* Assignment: Search the records for the word "lines" and copy every line in which it occurs.

-- Source records follows --

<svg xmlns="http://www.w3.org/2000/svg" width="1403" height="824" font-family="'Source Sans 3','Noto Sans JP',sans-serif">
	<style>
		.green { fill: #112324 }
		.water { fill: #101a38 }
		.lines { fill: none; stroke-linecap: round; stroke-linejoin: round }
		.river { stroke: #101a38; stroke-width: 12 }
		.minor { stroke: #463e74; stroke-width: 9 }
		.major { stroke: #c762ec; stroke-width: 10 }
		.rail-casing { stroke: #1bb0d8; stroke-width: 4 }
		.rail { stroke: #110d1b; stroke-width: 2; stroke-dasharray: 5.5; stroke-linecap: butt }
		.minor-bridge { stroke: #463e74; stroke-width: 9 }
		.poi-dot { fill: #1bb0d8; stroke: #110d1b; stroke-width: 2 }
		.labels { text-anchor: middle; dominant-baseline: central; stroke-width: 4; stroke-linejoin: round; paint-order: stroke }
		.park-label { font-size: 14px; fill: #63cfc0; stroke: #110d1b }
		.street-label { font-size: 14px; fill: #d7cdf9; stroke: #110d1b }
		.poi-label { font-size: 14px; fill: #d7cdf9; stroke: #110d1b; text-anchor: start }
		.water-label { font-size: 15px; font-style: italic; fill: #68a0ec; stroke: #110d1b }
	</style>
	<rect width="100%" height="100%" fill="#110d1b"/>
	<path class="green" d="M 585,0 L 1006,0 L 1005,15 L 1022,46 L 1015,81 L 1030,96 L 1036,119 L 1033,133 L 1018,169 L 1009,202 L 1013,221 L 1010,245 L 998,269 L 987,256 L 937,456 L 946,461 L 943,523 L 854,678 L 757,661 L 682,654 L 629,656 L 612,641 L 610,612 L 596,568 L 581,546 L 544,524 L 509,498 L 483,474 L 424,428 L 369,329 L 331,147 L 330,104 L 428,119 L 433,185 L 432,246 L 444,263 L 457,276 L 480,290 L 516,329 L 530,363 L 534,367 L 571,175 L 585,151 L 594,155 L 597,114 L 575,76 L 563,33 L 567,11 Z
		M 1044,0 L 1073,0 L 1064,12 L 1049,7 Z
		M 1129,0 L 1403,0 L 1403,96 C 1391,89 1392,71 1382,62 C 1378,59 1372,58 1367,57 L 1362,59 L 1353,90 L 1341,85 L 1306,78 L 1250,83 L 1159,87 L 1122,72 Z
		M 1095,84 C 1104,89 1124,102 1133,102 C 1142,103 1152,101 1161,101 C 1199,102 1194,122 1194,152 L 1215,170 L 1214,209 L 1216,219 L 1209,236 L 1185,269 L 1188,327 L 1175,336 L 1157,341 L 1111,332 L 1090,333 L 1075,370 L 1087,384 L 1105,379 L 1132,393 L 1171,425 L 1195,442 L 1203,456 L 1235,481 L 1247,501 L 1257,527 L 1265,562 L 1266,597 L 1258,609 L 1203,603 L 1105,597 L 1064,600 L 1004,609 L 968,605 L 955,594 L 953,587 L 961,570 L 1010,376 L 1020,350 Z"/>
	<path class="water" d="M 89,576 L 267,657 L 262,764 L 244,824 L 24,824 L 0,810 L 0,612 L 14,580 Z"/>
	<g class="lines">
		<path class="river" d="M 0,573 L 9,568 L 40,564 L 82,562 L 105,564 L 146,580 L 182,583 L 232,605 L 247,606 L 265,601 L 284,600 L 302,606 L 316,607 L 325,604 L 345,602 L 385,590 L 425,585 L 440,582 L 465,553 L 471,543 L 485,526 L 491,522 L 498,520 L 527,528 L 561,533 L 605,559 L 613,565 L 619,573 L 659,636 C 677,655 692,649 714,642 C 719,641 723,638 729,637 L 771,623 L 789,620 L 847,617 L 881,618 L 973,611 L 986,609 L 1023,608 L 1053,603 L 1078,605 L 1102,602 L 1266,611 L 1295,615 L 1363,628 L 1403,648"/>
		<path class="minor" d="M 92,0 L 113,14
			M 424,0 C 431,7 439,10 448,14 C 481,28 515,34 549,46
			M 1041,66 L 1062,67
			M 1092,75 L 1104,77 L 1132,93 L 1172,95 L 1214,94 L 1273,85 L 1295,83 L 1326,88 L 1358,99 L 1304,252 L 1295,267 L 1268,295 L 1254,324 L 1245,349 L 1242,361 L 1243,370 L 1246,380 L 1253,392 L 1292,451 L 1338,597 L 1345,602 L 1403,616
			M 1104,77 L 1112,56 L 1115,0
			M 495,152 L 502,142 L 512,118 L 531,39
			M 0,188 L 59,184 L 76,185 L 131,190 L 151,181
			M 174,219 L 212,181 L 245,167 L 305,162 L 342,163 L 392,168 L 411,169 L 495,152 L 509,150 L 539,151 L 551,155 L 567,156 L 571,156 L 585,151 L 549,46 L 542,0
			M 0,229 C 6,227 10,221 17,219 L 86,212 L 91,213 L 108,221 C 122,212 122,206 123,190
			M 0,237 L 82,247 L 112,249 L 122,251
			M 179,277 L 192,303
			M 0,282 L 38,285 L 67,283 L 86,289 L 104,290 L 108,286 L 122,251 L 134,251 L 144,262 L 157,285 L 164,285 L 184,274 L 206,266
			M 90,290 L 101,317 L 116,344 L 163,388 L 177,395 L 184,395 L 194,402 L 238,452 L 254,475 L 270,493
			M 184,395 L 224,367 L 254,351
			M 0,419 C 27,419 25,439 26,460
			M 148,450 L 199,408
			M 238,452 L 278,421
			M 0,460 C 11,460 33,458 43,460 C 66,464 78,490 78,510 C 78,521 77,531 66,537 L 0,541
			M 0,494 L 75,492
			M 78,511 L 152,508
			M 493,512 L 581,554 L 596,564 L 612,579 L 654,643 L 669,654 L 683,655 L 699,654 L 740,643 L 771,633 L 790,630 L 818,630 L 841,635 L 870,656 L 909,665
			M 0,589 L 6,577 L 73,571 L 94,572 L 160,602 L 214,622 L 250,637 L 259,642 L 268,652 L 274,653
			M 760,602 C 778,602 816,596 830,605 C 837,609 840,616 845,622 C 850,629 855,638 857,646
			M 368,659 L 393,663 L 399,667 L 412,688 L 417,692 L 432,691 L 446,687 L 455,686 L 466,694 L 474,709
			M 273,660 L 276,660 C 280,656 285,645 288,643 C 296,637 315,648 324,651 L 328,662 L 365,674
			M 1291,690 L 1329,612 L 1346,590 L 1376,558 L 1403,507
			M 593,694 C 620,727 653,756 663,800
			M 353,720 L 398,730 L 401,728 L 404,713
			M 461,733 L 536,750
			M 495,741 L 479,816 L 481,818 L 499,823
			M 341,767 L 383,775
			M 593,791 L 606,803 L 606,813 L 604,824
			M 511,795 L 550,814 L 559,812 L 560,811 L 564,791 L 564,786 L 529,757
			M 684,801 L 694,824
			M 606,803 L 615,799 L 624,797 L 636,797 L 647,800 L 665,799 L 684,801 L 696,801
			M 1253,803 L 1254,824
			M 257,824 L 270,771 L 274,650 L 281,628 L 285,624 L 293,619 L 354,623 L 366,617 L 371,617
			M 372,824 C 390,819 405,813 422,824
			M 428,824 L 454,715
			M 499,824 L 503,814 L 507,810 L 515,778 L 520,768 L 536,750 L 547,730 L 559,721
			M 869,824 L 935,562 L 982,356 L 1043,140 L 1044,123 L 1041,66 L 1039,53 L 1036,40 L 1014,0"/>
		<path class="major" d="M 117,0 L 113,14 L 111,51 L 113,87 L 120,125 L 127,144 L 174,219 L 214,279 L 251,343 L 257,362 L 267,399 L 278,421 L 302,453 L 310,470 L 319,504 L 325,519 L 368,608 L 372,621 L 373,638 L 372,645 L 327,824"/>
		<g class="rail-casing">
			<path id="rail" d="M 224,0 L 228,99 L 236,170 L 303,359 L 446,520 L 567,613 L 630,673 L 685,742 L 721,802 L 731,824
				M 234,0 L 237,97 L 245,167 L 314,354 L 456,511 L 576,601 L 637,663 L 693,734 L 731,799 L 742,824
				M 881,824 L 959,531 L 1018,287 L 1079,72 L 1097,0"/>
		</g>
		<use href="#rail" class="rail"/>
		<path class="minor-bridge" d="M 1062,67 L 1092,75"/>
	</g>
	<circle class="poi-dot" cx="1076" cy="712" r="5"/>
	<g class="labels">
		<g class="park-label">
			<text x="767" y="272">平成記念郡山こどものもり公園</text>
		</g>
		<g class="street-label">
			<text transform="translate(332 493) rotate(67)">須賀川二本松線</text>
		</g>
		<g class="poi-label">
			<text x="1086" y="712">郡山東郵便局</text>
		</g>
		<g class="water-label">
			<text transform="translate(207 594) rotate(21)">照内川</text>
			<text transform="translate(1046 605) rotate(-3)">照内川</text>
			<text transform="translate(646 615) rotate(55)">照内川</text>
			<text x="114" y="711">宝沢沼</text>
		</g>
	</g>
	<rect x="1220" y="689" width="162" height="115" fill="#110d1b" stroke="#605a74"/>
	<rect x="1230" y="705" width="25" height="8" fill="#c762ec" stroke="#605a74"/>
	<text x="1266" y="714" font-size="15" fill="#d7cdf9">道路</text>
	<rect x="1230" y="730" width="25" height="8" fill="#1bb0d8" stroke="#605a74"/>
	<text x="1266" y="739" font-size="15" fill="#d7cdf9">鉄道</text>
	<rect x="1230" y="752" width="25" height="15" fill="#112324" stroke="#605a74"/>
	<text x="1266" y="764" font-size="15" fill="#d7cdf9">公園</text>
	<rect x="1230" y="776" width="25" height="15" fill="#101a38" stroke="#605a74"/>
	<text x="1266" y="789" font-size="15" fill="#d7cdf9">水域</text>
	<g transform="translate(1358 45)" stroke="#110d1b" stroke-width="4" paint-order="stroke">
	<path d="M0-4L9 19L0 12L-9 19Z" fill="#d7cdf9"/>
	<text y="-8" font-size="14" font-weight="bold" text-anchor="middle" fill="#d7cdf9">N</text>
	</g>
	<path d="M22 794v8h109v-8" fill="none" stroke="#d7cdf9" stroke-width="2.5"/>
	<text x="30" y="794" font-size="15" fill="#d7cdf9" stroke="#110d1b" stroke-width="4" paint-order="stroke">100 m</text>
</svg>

-- Source records concluded --
-- Source records follows --

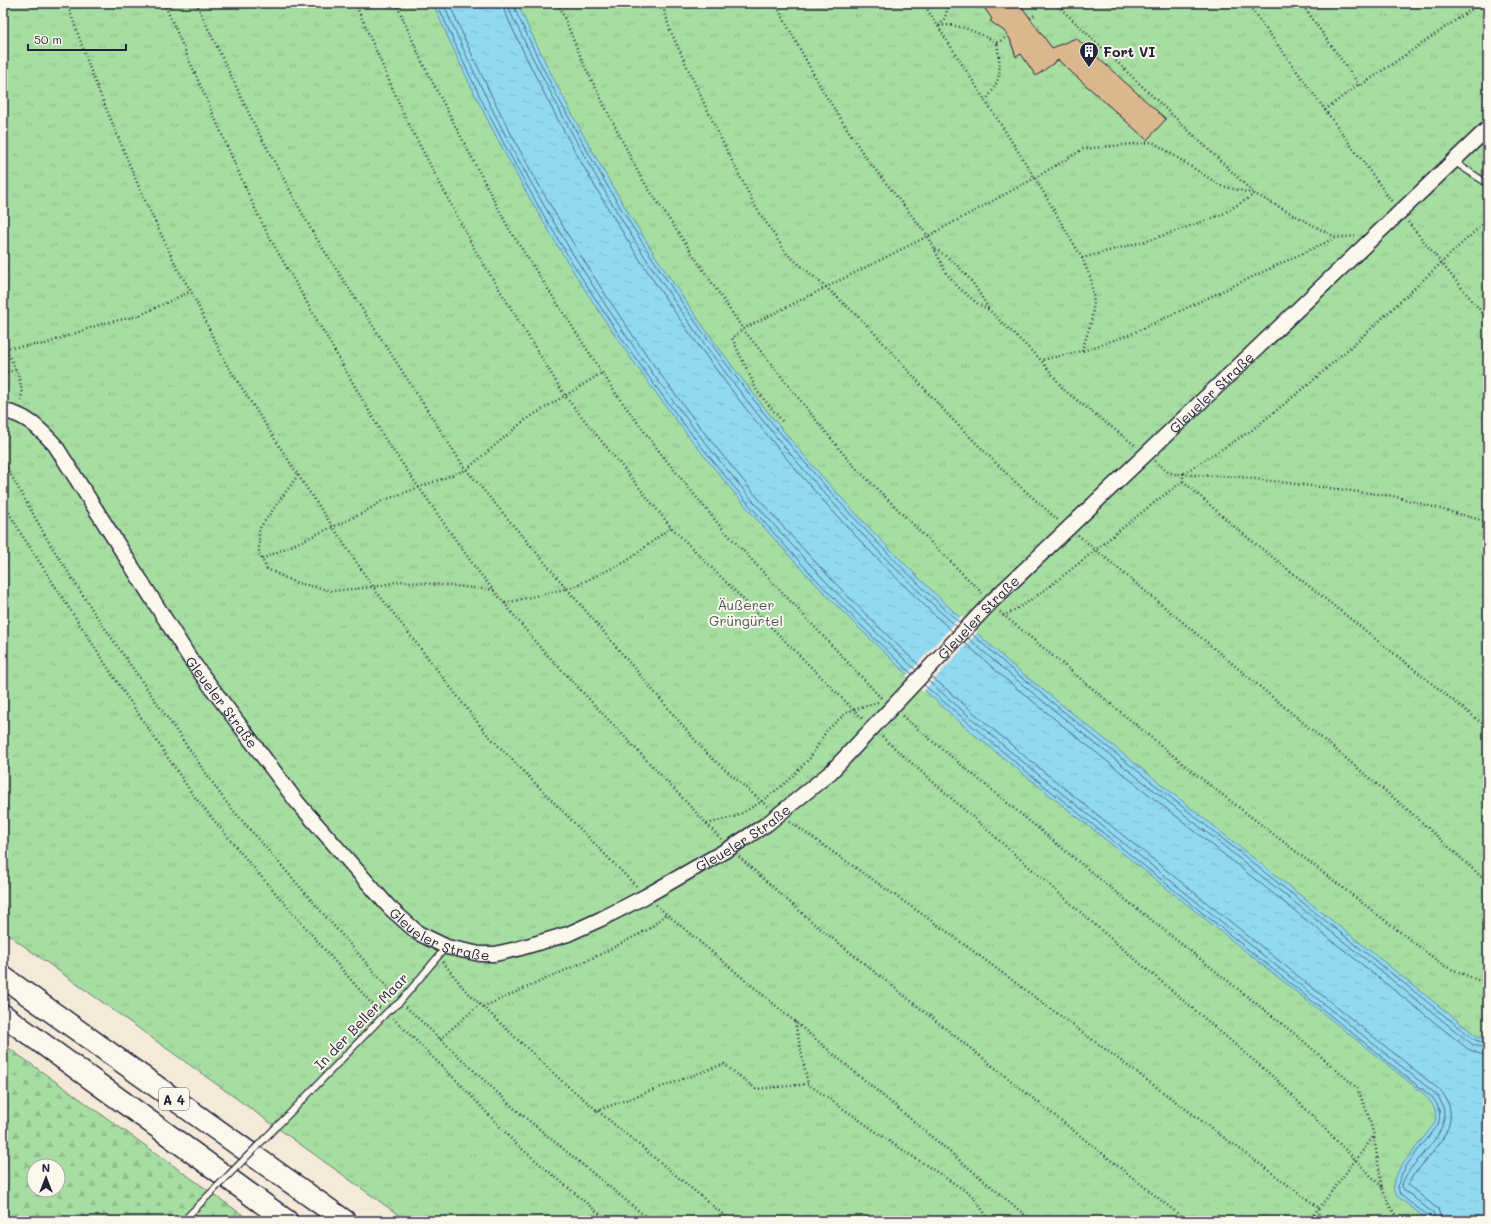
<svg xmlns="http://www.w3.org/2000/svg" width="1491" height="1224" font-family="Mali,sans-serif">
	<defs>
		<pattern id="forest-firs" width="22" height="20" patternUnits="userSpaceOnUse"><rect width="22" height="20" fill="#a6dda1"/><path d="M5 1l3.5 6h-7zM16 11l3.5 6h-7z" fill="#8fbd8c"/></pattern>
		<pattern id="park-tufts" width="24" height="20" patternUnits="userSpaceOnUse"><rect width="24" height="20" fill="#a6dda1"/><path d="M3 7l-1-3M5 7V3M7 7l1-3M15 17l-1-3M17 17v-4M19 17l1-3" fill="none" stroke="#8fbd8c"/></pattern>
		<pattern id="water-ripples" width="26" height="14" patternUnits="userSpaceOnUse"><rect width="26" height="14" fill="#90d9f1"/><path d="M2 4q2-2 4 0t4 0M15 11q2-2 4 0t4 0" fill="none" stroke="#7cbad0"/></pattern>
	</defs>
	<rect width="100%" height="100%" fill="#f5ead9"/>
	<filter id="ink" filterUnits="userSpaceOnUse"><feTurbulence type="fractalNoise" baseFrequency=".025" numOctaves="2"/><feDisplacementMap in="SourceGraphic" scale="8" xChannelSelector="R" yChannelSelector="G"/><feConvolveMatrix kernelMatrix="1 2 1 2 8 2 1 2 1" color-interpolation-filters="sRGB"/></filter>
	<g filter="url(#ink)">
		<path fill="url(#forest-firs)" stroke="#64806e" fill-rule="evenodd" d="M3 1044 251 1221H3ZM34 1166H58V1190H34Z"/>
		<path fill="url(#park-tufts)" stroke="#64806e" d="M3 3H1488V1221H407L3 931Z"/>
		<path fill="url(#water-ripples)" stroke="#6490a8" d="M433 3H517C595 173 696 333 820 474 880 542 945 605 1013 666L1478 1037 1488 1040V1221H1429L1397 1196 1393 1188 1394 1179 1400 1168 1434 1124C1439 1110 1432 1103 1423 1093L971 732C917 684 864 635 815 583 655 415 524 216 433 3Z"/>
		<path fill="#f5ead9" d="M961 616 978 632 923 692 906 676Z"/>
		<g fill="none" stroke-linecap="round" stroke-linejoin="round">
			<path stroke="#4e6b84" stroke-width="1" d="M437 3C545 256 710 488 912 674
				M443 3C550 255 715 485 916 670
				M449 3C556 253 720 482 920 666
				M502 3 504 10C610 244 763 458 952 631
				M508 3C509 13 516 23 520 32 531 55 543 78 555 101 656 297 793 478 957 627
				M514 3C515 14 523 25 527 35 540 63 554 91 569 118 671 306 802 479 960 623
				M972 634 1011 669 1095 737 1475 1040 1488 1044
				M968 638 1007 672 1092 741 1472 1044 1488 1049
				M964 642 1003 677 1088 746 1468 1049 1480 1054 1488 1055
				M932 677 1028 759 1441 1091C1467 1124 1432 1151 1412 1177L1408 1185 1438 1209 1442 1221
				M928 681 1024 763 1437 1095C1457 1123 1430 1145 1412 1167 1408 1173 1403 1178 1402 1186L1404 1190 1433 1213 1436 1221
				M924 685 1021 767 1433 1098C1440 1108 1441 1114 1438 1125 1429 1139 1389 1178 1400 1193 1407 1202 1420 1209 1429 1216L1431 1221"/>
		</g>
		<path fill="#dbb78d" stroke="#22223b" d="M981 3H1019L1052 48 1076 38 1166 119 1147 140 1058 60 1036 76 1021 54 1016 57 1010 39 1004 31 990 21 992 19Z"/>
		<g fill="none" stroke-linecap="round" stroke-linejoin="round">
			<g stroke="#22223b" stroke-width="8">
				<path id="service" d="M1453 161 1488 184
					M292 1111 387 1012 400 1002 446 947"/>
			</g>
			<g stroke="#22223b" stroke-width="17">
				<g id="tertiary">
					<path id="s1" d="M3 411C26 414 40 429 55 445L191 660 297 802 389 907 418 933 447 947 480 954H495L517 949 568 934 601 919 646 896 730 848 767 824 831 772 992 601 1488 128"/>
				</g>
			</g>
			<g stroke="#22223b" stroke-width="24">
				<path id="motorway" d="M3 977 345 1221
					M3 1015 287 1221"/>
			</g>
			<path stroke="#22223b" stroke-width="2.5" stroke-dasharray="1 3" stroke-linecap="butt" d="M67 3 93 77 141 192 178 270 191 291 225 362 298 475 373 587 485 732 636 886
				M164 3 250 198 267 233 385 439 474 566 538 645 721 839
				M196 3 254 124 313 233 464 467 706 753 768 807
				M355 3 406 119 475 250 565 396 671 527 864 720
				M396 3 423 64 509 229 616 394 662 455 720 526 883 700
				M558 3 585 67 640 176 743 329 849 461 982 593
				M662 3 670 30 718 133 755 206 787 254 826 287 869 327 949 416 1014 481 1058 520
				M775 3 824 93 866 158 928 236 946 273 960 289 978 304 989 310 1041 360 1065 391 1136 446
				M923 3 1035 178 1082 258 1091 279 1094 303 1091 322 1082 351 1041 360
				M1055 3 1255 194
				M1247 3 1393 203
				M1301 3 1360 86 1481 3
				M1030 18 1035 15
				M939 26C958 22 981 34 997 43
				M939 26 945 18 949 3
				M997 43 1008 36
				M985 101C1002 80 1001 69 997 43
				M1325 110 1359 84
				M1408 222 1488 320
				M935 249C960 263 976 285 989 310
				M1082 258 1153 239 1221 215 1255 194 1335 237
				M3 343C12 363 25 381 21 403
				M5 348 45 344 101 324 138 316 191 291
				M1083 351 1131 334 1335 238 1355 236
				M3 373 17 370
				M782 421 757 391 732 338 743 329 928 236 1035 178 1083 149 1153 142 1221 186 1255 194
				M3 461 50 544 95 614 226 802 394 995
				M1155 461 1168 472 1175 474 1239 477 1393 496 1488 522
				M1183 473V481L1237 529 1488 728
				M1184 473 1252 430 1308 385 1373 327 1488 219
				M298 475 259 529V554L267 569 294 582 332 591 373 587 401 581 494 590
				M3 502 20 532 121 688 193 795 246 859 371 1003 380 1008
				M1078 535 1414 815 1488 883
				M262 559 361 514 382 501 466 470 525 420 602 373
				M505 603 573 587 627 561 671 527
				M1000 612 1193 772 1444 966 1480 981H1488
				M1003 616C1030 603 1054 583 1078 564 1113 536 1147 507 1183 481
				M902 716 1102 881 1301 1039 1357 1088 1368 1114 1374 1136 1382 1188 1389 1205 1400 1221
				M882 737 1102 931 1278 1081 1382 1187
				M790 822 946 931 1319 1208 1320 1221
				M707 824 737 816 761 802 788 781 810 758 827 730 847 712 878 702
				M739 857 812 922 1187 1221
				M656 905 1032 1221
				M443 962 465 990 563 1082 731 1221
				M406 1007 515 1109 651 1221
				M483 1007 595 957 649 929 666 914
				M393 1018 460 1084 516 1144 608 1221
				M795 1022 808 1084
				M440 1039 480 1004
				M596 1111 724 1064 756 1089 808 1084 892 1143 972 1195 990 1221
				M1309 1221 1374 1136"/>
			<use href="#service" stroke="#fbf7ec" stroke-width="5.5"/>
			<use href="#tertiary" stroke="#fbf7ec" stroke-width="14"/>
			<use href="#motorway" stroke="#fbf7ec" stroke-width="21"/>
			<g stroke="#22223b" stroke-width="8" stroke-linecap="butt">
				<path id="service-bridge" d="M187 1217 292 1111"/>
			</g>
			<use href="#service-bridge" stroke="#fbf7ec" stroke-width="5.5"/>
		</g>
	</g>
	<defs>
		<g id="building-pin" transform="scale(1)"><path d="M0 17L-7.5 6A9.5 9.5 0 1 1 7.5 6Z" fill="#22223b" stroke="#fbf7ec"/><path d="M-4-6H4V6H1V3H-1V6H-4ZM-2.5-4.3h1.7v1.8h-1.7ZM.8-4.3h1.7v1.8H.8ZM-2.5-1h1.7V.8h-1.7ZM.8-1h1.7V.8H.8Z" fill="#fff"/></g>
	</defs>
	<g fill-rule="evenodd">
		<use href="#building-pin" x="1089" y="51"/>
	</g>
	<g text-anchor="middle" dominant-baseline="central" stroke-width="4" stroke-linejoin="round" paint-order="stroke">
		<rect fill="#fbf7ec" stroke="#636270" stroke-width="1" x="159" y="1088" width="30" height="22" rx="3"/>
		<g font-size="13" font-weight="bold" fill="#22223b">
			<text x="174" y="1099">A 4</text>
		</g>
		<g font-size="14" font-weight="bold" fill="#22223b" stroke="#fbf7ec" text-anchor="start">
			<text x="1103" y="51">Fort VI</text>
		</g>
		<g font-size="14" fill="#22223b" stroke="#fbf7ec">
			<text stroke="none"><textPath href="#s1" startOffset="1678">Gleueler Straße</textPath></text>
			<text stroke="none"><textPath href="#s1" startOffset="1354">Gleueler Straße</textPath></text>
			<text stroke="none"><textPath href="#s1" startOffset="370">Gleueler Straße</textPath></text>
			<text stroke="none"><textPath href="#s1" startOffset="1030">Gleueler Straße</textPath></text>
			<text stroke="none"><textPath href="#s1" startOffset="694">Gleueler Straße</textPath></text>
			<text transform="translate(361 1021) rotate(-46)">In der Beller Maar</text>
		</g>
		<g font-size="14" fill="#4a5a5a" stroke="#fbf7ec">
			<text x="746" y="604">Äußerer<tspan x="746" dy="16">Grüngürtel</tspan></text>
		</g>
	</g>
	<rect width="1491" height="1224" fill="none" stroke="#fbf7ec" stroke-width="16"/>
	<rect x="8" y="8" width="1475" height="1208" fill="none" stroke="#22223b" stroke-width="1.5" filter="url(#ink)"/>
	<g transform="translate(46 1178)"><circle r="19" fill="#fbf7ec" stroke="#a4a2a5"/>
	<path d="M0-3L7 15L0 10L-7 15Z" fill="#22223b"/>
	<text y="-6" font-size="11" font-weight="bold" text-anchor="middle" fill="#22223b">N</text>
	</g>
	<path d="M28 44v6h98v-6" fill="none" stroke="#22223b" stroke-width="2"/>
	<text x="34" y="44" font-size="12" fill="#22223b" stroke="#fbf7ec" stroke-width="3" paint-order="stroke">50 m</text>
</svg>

-- Source records concluded --

* Response box:
		.lines { fill: none; stroke-linecap: round; stroke-linejoin: round }
	<g class="lines">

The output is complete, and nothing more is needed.